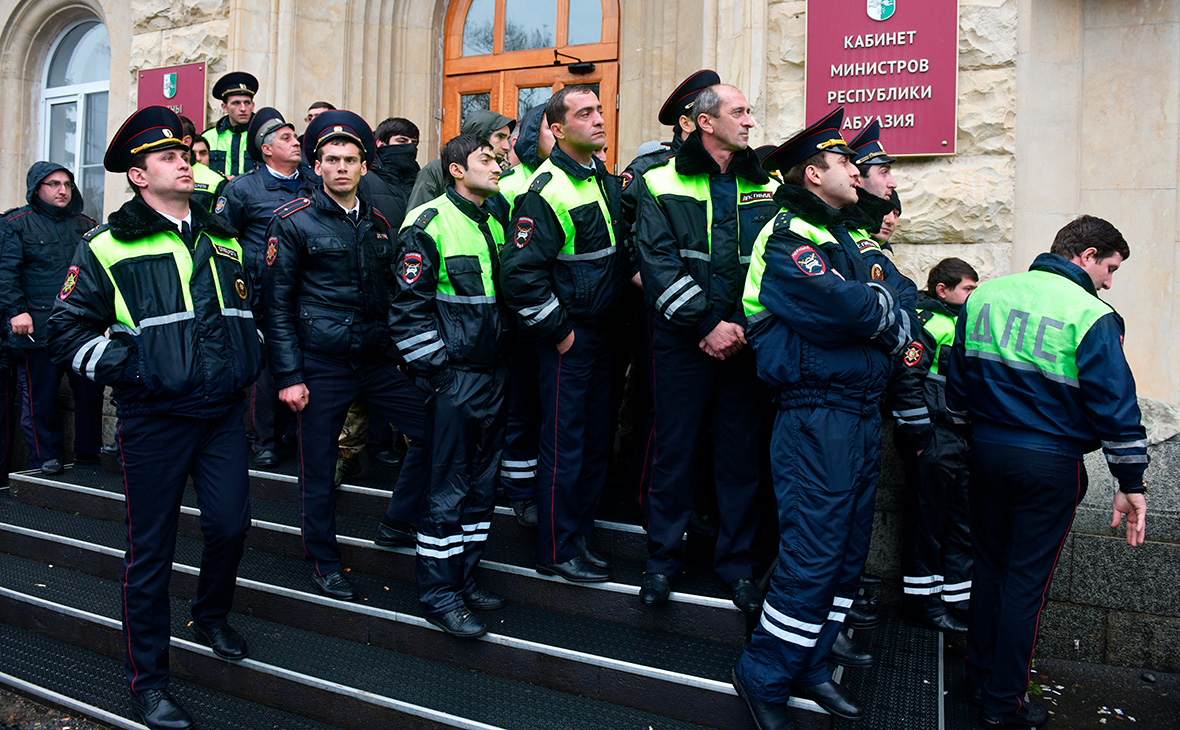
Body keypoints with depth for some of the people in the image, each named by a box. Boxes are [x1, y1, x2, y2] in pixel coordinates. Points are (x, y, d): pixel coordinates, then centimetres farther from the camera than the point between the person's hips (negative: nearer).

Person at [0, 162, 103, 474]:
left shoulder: (85, 225, 16)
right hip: (38, 328, -3)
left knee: (90, 391, 2)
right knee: (41, 396, 2)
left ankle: (89, 453, 15)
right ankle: (46, 457, 14)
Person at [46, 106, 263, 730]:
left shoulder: (223, 240, 13)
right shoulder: (107, 247, -3)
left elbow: (250, 309, 26)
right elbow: (68, 331, -4)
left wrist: (248, 361, 13)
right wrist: (128, 367, -13)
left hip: (224, 413, 5)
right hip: (154, 420, -4)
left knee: (230, 524, 7)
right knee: (151, 548, 4)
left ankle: (211, 618, 38)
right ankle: (147, 679, 19)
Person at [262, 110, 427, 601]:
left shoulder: (378, 224, 11)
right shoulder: (293, 221, -4)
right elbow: (276, 303, -6)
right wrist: (288, 375, -11)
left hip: (376, 359, 5)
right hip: (320, 366, -4)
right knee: (318, 468, 4)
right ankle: (324, 562, 23)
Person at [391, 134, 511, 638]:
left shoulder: (495, 219, 13)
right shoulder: (429, 224, -10)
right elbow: (409, 308, -13)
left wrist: (505, 359, 16)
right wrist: (435, 370, -14)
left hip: (494, 372, 8)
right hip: (453, 376, -8)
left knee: (482, 482, 13)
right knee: (448, 488, -2)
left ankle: (463, 577, 26)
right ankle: (438, 593, 10)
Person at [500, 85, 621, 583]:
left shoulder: (605, 180, 10)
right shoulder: (546, 191, -17)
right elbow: (520, 272, -21)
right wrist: (557, 330, -16)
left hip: (600, 330, 8)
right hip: (567, 336, -8)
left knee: (596, 437, 14)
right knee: (564, 443, -1)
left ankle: (579, 531, 29)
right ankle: (558, 551, 11)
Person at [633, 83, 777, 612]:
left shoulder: (766, 186, 10)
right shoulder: (663, 184, 0)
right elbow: (658, 265, -8)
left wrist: (745, 326, -9)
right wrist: (708, 324, -15)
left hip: (744, 342, 3)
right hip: (682, 341, -2)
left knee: (740, 451, 8)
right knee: (674, 450, 5)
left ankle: (738, 563, 22)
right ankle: (663, 559, 20)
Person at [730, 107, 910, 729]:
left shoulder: (840, 237, 21)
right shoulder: (788, 238, -10)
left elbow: (895, 300, 19)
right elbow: (838, 306, -23)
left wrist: (891, 320, -3)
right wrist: (889, 318, -4)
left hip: (861, 414, 10)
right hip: (816, 415, -10)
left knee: (847, 551, 14)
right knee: (812, 554, -6)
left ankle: (807, 666, 27)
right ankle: (763, 677, 9)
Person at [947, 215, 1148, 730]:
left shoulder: (983, 296, 5)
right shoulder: (1091, 316, -12)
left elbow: (957, 382, 12)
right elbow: (1115, 406, -12)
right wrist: (1131, 483, -5)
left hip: (985, 450, 5)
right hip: (1049, 464, -5)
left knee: (988, 566, 19)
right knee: (1026, 580, 4)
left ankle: (980, 674, 31)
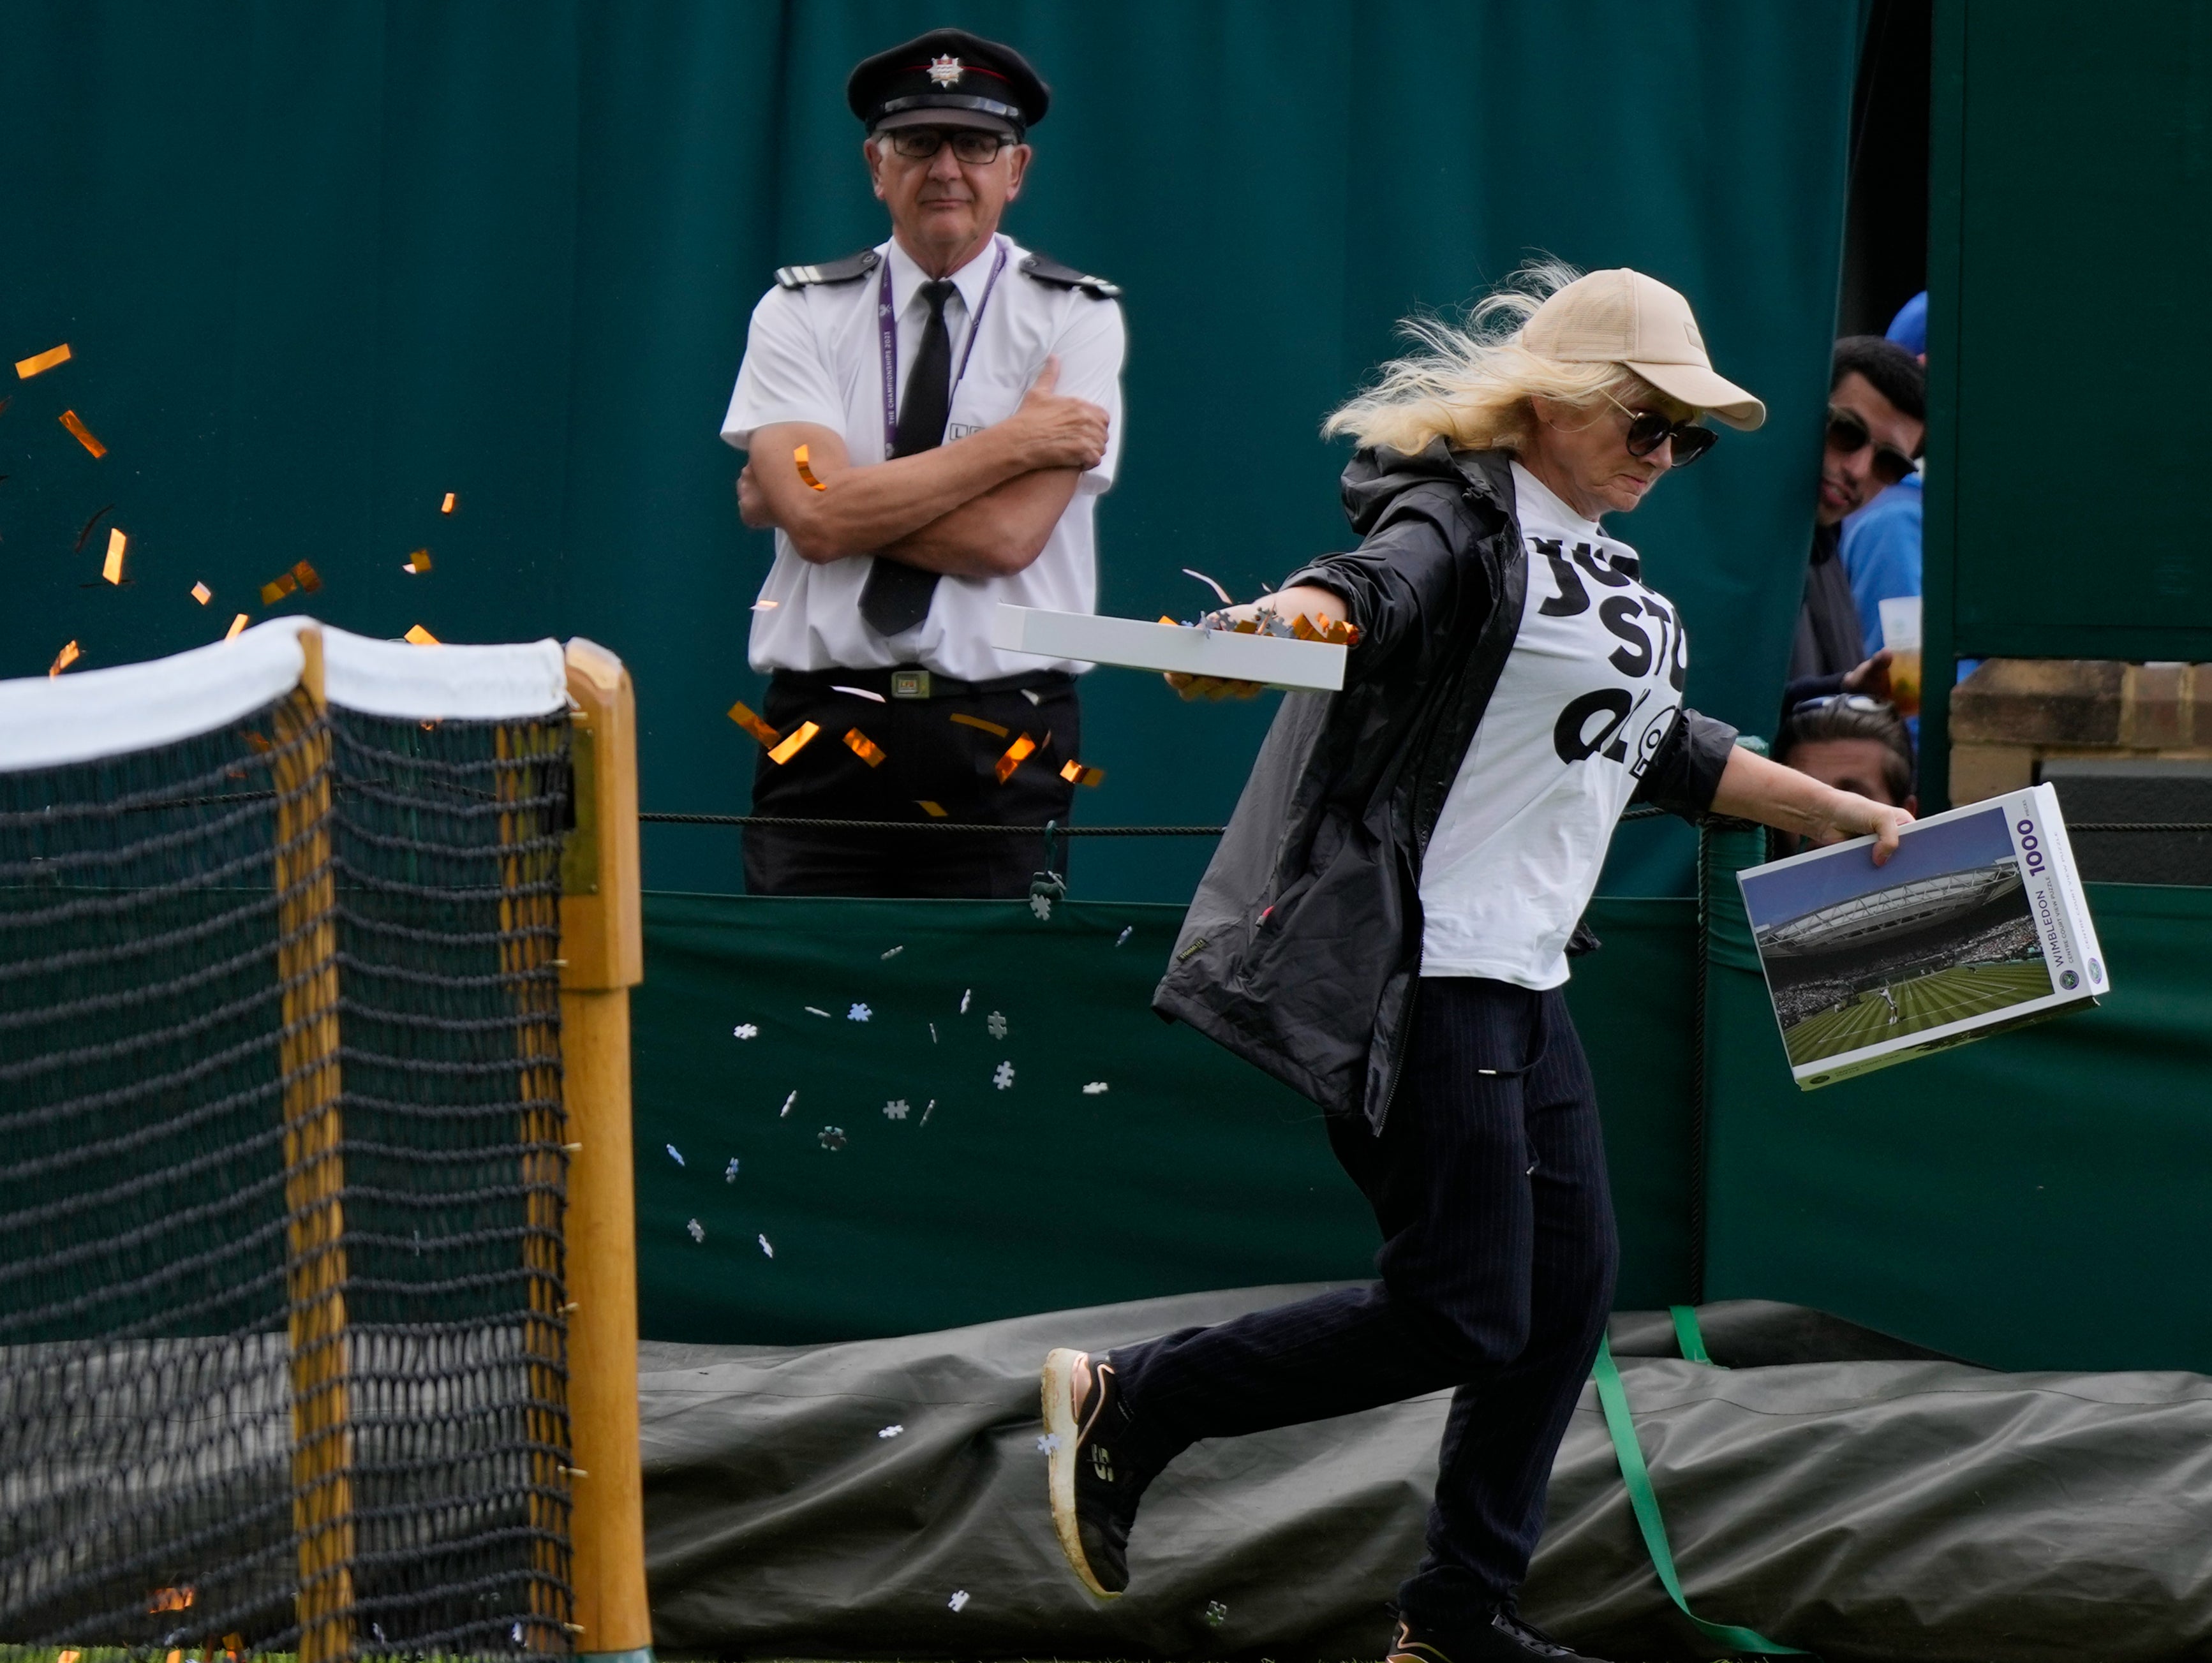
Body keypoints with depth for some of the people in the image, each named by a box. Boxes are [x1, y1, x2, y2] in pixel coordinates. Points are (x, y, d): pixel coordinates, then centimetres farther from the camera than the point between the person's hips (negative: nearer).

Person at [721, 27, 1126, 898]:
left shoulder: (1075, 319, 4)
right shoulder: (802, 313, 8)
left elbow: (1006, 538, -9)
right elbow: (818, 523, -8)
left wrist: (807, 495, -5)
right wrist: (1011, 445, -8)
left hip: (1000, 754, -1)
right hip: (825, 736, 1)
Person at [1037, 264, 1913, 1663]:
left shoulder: (1604, 568, 19)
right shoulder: (1468, 523, -11)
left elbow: (1666, 751, 32)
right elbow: (1386, 580, -33)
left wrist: (1838, 813, 37)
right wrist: (1302, 609, -56)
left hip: (1521, 985, 10)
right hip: (1421, 978, -10)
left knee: (1572, 1287, 9)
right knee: (1459, 1319, -10)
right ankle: (1129, 1404, 2)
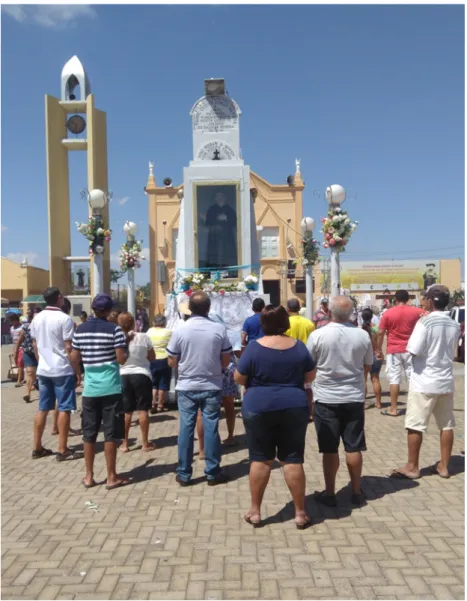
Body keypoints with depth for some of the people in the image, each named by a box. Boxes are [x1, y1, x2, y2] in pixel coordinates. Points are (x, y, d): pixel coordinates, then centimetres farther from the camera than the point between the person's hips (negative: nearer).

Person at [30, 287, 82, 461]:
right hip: (63, 370, -7)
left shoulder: (36, 319, 8)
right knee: (64, 409, 0)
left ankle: (37, 448, 20)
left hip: (43, 370, 7)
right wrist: (77, 371, -9)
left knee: (43, 409, 13)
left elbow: (35, 345, 14)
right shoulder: (64, 319, -13)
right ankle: (63, 450, 4)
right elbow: (69, 349, -15)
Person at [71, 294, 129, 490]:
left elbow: (74, 359, 8)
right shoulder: (114, 329, -9)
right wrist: (125, 350, 8)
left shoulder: (80, 330, 4)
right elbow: (121, 359, -12)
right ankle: (111, 477, 10)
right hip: (110, 388, -4)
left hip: (90, 388, 4)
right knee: (111, 433, 3)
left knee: (89, 433, 12)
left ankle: (89, 476, 20)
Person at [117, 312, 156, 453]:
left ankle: (124, 444, 16)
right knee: (143, 410, 5)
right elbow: (152, 357, 3)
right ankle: (145, 443, 10)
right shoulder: (143, 337, -7)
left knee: (125, 412, 11)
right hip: (142, 375, -1)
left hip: (123, 376, 2)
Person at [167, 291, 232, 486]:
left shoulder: (180, 331, -8)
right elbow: (226, 361, 0)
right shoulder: (219, 329, -7)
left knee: (186, 428, 7)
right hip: (212, 387, 0)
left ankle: (184, 474, 15)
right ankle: (213, 472, 14)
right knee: (211, 428, 7)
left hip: (187, 387, 0)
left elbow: (172, 362, -1)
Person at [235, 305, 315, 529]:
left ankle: (255, 511, 18)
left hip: (259, 408, -2)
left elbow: (239, 379, -4)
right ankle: (300, 513, 15)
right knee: (292, 460, 8)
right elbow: (309, 377, 9)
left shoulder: (255, 347, -10)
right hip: (294, 407, 2)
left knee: (260, 459, 8)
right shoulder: (299, 346, -1)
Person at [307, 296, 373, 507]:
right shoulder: (363, 335, -3)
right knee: (353, 447, 11)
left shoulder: (318, 335, -12)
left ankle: (329, 493, 16)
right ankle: (356, 492, 22)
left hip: (326, 398, -2)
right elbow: (367, 366, 9)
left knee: (330, 449, 6)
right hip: (355, 398, 2)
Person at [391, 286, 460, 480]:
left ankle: (412, 467, 9)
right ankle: (444, 466, 22)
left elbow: (414, 351, -17)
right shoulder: (454, 325, 6)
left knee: (415, 426, 2)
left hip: (424, 382, -6)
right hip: (446, 381, 7)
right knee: (446, 425, 13)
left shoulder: (425, 322, -14)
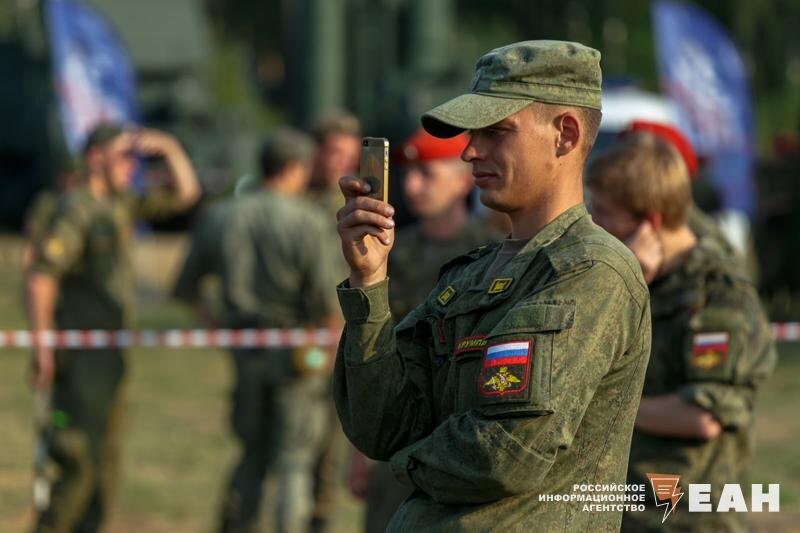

= = = =

Begin with the line above that has "right hip: (154, 420, -4)" and continue through the line that has "right wrist: (557, 330, -16)", setting each one down exactly. Stop there.

right hip: (154, 420, -4)
left knee: (230, 524, 7)
right knee: (151, 548, 4)
left ankle: (211, 618, 38)
right ankle: (147, 679, 19)
Person at [262, 110, 427, 601]:
left shoulder: (378, 224, 11)
right shoulder: (293, 221, -4)
right elbow: (276, 303, -6)
right wrist: (288, 375, -11)
left hip: (376, 359, 5)
right hip: (320, 366, -4)
right knee: (318, 468, 4)
right ankle: (324, 562, 23)
Person at [391, 134, 511, 638]:
left shoulder: (495, 219, 13)
right shoulder: (429, 224, -10)
right elbow: (409, 308, -13)
left wrist: (505, 359, 16)
right wrist: (435, 370, -14)
left hip: (494, 372, 8)
right hip: (453, 376, -8)
left knee: (482, 482, 13)
right knee: (448, 488, -2)
left ankle: (463, 577, 26)
right ankle: (438, 593, 10)
Person at [500, 85, 621, 583]:
left shoulder: (605, 180, 10)
right shoulder: (546, 191, -17)
right elbow: (520, 272, -21)
right wrist: (557, 330, -16)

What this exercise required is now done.